🤖 AI Summary
This study addresses the mechanisms underlying the formation and maintenance of interpersonal trust among students in virtual learning environments (VLEs), critical for effective collaboration and deep learning. Employing a systematic literature review (SLR), thematic coding, and conceptual modeling, we identified 37 key trust-influencing attributes and developed a novel two-dimensional conceptual map: one dimension categorizes attributes into competence, integrity, benevolence, and impersonal factors; the other organizes them along the dynamic trust lifecycle—formation, maintenance, and dissolution. We further demonstrate that observable indicators—such as academic performance and collaborative behaviors—serve as empirically grounded trust proxies in peer recommendation contexts.
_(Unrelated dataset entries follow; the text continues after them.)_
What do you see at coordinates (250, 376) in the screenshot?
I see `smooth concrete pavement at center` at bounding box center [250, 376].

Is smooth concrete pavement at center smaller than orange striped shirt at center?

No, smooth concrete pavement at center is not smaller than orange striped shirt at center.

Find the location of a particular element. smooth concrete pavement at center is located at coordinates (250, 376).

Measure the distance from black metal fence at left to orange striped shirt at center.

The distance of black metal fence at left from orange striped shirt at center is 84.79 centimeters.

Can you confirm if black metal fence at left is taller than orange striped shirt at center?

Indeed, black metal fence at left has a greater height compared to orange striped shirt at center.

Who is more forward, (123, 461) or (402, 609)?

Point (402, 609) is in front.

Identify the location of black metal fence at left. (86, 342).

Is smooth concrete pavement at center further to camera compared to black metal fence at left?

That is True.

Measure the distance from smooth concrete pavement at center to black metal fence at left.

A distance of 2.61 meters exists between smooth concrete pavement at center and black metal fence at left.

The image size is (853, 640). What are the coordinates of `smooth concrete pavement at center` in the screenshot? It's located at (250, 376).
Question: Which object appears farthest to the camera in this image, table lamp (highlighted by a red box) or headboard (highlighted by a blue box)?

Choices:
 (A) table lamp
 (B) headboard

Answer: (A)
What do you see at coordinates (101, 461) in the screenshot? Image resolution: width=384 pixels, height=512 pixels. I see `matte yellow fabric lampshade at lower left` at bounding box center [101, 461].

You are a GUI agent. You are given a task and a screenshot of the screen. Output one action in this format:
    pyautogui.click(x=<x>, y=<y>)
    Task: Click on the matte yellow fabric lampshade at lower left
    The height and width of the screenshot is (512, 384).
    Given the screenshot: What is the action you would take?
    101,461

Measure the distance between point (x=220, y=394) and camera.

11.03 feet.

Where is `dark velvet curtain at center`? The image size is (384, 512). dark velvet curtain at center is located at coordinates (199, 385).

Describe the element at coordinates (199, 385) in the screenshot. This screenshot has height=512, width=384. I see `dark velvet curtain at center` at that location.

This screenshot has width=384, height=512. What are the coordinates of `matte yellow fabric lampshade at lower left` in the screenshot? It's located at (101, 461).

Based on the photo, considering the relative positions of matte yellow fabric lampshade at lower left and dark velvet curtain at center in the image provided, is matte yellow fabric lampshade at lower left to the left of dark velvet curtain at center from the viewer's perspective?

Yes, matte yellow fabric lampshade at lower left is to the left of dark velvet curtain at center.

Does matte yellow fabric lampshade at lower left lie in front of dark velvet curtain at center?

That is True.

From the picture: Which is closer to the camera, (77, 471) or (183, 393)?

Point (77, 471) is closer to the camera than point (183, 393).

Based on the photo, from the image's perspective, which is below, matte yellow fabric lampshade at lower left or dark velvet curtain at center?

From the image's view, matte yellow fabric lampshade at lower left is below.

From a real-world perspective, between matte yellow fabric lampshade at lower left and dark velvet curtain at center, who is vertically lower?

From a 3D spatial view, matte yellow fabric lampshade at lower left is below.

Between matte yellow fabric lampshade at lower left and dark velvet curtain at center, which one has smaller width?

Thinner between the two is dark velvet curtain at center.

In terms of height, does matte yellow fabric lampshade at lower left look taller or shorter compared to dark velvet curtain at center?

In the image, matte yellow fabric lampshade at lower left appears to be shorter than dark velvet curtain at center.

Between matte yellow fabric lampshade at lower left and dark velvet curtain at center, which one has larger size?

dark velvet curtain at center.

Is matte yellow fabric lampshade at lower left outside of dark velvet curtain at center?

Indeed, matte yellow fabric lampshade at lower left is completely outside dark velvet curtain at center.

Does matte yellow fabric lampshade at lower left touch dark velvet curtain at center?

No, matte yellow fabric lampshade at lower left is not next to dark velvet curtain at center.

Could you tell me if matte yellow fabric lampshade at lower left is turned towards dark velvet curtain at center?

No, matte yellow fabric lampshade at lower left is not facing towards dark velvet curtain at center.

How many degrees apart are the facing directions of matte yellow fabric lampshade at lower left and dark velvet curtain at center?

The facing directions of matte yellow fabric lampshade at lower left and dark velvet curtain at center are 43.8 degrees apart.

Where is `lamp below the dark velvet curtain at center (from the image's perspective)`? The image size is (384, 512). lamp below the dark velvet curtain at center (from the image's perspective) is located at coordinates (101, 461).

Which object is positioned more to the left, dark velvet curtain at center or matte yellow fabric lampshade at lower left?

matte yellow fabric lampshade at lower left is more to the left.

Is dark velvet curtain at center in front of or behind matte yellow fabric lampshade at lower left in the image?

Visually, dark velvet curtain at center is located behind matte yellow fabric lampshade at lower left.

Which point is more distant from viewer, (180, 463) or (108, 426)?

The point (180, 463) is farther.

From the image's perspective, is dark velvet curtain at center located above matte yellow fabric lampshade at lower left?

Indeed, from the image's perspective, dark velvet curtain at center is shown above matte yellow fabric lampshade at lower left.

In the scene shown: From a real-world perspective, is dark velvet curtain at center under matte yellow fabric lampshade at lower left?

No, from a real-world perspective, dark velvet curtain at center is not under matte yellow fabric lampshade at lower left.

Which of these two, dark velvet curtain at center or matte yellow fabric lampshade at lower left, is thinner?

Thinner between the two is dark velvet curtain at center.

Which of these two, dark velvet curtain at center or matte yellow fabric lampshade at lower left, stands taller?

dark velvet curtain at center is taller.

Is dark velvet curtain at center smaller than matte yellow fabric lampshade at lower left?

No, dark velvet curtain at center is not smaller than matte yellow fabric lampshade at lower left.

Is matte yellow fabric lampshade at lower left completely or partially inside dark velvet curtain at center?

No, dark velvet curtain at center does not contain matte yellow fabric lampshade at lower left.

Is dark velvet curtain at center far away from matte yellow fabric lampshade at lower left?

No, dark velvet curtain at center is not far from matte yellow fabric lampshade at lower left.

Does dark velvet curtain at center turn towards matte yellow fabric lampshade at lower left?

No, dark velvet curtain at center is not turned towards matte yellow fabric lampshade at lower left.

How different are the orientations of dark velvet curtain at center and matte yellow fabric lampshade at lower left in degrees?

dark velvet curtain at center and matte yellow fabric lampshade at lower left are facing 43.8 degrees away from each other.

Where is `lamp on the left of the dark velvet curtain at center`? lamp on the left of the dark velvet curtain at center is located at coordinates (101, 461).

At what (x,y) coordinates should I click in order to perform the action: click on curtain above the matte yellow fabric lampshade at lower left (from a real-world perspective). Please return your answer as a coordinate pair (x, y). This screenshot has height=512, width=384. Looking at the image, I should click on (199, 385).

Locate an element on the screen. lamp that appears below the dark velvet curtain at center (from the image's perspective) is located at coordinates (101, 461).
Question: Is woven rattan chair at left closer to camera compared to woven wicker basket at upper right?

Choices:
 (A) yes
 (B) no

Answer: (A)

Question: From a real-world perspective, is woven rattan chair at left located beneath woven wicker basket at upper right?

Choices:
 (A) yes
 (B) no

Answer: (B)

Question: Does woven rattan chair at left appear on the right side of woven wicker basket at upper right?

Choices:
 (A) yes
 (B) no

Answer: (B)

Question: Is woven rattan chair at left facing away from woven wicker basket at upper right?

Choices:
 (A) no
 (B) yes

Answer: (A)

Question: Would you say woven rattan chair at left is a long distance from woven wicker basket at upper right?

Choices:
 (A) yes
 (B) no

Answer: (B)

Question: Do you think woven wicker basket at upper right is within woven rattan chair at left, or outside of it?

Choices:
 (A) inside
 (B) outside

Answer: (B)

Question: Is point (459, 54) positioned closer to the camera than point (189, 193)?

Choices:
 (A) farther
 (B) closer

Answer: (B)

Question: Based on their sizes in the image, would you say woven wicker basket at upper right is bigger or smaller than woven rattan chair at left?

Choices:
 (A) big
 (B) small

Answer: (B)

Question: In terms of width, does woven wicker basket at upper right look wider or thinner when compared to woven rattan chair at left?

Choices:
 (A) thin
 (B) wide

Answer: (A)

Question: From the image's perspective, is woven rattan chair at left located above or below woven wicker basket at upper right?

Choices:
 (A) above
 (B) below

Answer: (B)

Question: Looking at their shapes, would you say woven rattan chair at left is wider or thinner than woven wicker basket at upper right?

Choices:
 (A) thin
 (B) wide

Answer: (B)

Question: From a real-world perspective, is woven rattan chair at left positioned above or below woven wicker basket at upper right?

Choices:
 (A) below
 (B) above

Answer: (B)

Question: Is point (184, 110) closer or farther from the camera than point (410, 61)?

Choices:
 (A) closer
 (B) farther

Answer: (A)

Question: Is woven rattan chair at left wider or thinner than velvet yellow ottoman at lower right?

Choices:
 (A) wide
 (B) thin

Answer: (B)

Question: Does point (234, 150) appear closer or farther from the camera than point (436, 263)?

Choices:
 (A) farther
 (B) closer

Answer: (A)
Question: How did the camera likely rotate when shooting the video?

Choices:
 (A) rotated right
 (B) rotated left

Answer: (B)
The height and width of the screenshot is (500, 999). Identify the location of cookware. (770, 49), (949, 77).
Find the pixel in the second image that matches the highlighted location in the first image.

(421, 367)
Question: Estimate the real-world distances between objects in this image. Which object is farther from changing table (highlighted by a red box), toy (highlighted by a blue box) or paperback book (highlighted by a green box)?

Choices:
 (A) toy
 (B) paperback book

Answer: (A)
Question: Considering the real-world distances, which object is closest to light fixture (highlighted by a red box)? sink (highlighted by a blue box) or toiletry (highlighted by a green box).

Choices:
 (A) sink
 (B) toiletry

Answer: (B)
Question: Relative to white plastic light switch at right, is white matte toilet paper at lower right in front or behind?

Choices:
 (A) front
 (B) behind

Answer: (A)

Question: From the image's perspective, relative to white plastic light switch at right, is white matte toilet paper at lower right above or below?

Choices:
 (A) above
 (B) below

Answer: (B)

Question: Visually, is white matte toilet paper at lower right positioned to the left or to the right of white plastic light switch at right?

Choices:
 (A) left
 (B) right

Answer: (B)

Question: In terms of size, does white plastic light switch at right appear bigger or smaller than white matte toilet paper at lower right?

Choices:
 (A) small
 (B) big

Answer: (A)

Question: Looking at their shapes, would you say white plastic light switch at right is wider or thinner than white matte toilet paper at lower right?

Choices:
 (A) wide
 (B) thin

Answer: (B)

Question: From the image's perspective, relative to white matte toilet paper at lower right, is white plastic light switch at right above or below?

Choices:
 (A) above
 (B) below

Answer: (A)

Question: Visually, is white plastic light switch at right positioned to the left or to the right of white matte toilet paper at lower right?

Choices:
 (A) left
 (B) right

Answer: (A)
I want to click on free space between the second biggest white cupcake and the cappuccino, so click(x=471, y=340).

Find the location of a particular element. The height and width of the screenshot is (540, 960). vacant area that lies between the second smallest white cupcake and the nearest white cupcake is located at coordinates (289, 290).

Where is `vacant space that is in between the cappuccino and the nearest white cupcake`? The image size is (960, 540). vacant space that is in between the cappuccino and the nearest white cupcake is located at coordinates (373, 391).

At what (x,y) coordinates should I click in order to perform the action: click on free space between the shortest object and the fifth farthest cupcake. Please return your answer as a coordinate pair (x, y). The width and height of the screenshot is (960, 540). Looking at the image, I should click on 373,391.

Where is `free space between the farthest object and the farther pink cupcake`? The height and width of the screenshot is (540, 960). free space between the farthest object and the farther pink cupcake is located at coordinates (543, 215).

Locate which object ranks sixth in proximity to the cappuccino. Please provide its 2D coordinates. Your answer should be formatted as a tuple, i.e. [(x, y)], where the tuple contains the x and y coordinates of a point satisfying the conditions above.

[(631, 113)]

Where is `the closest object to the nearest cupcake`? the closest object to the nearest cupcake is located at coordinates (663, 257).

The study yields the first theory-driven, trust-aware design framework specifically for VLEs, offering both an actionable empirical foundation and a validated classification toolkit for educational recommender systems and learning analytics.
📝 Abstract
Interpersonal trust is recognized as one of the pillars of collaboration and successful learning among students in virtual learning environments (VLEs). This systematic mapping study investigates attributes, phases, and features that support interpersonal trust among students in VLEs. Analyzing 46 articles, we identified 37 attributes that influence phases of acquiring and losing trust, categorized into four themes: Ability, Integrity, Affinity, and Non-Personal Factors. Attributes such as collaborative and ethical behavior, academic skills, and higher grades are often used to select peers, mainly through recommendation systems and user profiles. To organize our findings, we elaborated two conceptual maps describing the main characteristics of trust definitions and the attributes classification by phases and themes.